JOB A:
Rewrite the geolocation records from their first line through the line containing "longitude: 44.0746", changing "city" to "town" everywhere in that stretch and leaving everything else the same.
** start of TEXT **
There is also an investigation by the Australian Federal Police, up to nine investigations by the Tax Practitioners Board, and multiple investigations by Chartered Accountants Australia & New Zealand – any one of which could plunge the local PwC branch back into scandal and undo rebranding efforts.
But Mr Burrowes said he was confident it was time to begin the pivot.
“If I felt we were not making enough progress around [delivering on PwC’s commitments to change], then it wouldn’t have been the time to look at a new strategy and rebuild the brand,” he told the Financial Review ahead of releasing PwC’s three-year “corporate strategy on page” on Friday.
Refocusing on core client offerings
Titled Our Commitment to Reinvent, the strategy outlines how a leaner PwC – which has gone from about 900 partners in mid-2023 to what is expected to be about 650 later this year and has made about 680 staff redundant in the past year – will refocus on capabilities in auditing, tax advice and deals. This will be supplemented by four emerging priority areas where PwC believes it has an opportunity to grow: artificial intelligence, “trust in what matters”, the transition to net-zero and business model reinvention.
“Never in my 30 years working in this firm have I seen the level of corporate disruption that is happening at the moment,” Mr Burrowes said.
“We have to look at that level of corporate disruption and make sure the firm is able and capable to serve those clients in the way they want to be served. And that’s why it’s the right time to launch a strategy.”
Mr Burrowes conceded efforts to overhaul the once dominant advisory firm would take time.
** end of TEXT **
** start of INPUT RECORDS **
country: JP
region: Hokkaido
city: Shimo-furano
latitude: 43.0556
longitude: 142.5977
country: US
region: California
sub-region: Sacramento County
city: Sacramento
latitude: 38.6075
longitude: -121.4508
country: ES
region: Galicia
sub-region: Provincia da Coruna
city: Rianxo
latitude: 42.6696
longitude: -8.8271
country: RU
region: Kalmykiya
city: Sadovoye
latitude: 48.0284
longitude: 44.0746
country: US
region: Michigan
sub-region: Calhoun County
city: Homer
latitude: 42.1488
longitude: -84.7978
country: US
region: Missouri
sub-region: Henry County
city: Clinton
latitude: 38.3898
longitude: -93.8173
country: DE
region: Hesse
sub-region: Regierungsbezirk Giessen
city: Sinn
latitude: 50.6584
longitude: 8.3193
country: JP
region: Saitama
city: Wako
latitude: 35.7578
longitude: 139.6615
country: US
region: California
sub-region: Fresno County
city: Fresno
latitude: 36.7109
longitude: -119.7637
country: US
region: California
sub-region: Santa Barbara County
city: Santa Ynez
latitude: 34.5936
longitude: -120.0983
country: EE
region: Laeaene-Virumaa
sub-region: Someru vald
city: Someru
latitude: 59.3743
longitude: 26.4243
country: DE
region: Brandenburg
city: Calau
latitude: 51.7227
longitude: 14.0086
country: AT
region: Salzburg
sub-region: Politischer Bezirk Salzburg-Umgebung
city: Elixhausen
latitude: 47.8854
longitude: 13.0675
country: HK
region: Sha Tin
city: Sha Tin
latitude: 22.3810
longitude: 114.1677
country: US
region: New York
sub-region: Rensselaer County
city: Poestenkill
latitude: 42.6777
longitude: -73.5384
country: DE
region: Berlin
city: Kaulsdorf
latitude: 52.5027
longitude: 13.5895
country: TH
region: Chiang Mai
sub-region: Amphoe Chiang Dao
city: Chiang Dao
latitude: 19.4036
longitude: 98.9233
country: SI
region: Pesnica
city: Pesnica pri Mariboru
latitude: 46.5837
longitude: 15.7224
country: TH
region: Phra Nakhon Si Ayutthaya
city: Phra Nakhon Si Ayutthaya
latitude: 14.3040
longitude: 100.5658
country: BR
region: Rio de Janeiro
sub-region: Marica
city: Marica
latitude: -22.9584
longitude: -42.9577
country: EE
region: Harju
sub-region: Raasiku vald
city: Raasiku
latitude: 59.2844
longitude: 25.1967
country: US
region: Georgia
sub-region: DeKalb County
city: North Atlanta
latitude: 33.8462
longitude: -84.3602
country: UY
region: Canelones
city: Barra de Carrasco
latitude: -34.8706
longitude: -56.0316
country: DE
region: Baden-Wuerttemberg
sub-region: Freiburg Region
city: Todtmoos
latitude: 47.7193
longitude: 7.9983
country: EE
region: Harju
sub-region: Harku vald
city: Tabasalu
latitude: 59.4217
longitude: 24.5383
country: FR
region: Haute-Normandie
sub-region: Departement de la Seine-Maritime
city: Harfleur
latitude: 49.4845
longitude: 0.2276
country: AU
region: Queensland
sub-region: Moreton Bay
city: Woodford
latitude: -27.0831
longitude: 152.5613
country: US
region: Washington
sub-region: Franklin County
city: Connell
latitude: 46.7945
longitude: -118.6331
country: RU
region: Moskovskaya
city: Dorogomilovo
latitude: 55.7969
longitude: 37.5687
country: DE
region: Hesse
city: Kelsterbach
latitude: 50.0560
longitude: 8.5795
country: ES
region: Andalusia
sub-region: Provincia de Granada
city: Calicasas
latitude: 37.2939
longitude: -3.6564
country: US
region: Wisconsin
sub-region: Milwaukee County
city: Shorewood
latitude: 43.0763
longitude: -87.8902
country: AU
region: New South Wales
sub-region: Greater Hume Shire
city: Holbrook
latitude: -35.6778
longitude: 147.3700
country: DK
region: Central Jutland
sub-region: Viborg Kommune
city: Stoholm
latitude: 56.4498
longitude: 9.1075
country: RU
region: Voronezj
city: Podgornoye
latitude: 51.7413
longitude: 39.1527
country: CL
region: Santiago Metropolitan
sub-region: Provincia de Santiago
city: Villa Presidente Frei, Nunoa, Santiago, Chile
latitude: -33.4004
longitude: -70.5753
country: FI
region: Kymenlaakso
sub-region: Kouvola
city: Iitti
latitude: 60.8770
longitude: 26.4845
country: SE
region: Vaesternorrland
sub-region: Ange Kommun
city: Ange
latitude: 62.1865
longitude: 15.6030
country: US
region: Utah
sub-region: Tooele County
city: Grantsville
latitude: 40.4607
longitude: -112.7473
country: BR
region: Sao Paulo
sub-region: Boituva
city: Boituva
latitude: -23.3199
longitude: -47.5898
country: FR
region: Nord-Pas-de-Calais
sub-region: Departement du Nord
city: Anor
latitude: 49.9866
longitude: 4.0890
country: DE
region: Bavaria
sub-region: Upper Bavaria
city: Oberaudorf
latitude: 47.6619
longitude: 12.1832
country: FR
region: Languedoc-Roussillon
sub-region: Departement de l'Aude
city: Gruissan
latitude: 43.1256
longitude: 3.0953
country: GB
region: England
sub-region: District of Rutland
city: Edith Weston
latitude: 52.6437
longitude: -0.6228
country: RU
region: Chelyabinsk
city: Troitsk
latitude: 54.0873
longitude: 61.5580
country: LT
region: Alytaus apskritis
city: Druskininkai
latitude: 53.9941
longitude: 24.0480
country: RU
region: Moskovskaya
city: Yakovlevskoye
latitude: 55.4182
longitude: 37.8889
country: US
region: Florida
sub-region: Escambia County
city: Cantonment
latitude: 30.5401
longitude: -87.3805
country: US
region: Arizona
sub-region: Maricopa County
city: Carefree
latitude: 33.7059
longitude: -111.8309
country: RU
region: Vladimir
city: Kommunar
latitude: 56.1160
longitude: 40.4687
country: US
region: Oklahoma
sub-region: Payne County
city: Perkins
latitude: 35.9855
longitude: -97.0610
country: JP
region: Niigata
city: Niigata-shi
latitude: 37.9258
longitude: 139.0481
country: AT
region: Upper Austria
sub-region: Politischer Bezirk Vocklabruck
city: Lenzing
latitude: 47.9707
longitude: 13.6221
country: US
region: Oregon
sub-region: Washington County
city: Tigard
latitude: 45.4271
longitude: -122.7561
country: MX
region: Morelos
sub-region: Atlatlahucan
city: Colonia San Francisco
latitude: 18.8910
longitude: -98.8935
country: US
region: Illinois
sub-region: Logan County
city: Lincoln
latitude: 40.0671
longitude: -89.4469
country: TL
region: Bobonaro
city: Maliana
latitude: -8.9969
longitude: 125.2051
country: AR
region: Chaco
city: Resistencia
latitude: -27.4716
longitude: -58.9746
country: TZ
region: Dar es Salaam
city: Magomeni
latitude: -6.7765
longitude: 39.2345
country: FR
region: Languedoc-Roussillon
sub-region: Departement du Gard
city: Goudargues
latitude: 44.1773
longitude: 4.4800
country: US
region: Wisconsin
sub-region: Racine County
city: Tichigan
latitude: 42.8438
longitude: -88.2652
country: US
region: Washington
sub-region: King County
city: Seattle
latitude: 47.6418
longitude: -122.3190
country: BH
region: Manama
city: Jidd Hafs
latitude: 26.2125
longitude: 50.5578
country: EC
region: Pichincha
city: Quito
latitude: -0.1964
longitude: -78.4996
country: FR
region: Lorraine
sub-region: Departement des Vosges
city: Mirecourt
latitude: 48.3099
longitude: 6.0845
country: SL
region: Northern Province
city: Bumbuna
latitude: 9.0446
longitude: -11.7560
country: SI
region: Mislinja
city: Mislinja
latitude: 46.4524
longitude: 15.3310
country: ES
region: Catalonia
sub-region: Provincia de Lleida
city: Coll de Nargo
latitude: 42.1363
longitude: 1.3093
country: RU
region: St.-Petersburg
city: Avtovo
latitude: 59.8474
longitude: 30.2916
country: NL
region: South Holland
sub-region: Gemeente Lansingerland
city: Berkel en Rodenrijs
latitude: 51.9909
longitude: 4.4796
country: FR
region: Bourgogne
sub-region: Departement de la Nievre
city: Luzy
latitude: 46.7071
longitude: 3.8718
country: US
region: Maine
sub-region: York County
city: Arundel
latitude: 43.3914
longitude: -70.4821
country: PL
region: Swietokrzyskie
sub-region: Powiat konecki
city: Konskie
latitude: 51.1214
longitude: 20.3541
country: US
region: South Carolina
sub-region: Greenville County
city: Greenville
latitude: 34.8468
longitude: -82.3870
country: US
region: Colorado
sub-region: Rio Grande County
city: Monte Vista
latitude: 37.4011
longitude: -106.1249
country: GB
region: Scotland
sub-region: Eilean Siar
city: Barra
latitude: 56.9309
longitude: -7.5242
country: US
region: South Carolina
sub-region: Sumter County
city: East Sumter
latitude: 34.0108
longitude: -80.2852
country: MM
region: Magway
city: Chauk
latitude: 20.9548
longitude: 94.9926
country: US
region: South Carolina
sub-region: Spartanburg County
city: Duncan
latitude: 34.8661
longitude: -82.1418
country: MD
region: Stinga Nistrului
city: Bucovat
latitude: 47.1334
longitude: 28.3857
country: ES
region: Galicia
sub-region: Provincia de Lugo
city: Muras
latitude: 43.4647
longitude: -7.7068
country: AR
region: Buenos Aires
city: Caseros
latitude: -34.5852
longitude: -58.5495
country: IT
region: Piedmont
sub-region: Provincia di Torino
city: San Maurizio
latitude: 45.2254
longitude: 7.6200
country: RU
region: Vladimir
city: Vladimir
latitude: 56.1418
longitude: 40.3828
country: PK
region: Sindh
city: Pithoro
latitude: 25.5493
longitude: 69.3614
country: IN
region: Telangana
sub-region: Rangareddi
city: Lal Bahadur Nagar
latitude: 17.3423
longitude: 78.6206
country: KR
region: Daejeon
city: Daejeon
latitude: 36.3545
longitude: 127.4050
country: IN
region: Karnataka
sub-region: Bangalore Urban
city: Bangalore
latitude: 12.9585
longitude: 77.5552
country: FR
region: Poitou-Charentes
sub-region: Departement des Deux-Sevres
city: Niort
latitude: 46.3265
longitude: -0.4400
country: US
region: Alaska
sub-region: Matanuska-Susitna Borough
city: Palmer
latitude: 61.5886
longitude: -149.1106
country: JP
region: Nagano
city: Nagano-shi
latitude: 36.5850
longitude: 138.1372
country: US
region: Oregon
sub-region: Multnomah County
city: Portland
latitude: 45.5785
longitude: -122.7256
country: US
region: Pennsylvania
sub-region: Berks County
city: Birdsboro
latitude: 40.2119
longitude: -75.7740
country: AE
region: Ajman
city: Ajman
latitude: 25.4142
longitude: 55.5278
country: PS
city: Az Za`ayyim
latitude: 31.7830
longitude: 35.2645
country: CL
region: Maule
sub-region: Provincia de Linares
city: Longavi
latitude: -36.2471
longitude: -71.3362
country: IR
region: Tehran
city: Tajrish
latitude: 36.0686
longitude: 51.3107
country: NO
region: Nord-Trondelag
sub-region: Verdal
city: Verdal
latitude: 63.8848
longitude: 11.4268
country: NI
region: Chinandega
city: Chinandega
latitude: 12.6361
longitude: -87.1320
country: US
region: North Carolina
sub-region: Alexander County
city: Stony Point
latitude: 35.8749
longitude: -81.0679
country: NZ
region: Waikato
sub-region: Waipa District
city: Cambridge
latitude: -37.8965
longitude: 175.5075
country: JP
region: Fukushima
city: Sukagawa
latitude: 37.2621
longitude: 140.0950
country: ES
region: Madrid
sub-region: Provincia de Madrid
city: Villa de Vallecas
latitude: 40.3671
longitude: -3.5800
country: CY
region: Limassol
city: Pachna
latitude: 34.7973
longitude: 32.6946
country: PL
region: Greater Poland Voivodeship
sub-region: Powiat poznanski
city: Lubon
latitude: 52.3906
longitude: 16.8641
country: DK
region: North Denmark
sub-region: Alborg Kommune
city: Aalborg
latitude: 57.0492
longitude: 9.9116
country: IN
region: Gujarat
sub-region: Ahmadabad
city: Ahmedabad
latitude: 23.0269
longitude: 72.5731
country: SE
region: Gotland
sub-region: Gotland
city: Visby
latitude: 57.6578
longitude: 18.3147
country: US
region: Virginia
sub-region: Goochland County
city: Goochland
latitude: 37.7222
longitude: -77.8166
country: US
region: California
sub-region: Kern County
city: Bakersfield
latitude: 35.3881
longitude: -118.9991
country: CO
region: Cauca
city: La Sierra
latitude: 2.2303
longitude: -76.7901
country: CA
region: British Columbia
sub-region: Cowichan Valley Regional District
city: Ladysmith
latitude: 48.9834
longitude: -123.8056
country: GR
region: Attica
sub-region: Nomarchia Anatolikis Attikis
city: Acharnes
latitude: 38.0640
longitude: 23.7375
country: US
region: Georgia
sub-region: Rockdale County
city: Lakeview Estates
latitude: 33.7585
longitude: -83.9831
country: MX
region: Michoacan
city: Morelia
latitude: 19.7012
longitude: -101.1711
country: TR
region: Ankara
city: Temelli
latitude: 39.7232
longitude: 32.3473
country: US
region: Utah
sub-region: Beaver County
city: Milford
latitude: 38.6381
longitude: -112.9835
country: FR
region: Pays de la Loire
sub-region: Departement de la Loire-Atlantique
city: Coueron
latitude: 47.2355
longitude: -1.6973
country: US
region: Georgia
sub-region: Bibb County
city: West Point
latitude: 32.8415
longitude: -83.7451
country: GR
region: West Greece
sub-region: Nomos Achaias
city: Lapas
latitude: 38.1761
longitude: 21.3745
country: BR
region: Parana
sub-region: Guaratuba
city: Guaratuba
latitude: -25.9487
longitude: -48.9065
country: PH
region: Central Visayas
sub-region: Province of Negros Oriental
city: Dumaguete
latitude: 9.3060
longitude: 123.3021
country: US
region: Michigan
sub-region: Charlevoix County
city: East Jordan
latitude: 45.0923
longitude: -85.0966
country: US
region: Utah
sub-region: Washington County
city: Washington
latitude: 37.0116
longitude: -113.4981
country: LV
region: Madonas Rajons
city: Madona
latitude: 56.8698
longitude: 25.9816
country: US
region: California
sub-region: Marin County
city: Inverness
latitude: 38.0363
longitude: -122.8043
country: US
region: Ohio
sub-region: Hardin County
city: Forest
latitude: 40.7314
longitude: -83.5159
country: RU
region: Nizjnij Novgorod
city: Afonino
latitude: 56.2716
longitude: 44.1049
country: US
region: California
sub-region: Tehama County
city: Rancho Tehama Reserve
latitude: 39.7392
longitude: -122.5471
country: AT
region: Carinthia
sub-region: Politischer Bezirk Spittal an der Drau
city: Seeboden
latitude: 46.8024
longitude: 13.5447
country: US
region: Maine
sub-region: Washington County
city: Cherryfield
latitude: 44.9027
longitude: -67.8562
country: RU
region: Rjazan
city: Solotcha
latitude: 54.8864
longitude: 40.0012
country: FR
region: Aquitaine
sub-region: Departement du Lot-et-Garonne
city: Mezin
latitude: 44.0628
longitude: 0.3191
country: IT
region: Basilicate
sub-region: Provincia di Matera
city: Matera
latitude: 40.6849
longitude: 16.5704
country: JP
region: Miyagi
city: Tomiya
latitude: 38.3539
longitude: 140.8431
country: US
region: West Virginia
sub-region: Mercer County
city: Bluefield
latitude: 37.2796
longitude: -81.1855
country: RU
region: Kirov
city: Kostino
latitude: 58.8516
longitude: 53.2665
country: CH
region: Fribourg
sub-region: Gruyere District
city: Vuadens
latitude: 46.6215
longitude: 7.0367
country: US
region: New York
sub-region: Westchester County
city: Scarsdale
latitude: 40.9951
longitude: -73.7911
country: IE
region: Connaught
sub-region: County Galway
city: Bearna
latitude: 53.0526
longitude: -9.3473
** end of INPUT RECORDS **
JOB B:
Copy the stretch of the PwC article from "There is also" through "begin the pivot." word for word.

OUTPUT A:
country: JP
region: Hokkaido
town: Shimo-furano
latitude: 43.0556
longitude: 142.5977
country: US
region: California
sub-region: Sacramento County
town: Sacramento
latitude: 38.6075
longitude: -121.4508
country: ES
region: Galicia
sub-region: Provincia da Coruna
town: Rianxo
latitude: 42.6696
longitude: -8.8271
country: RU
region: Kalmykiya
town: Sadovoye
latitude: 48.0284
longitude: 44.0746

OUTPUT B:
There is also an investigation by the Australian Federal Police, up to nine investigations by the Tax Practitioners Board, and multiple investigations by Chartered Accountants Australia & New Zealand – any one of which could plunge the local PwC branch back into scandal and undo rebranding efforts.
But Mr Burrowes said he was confident it was time to begin the pivot.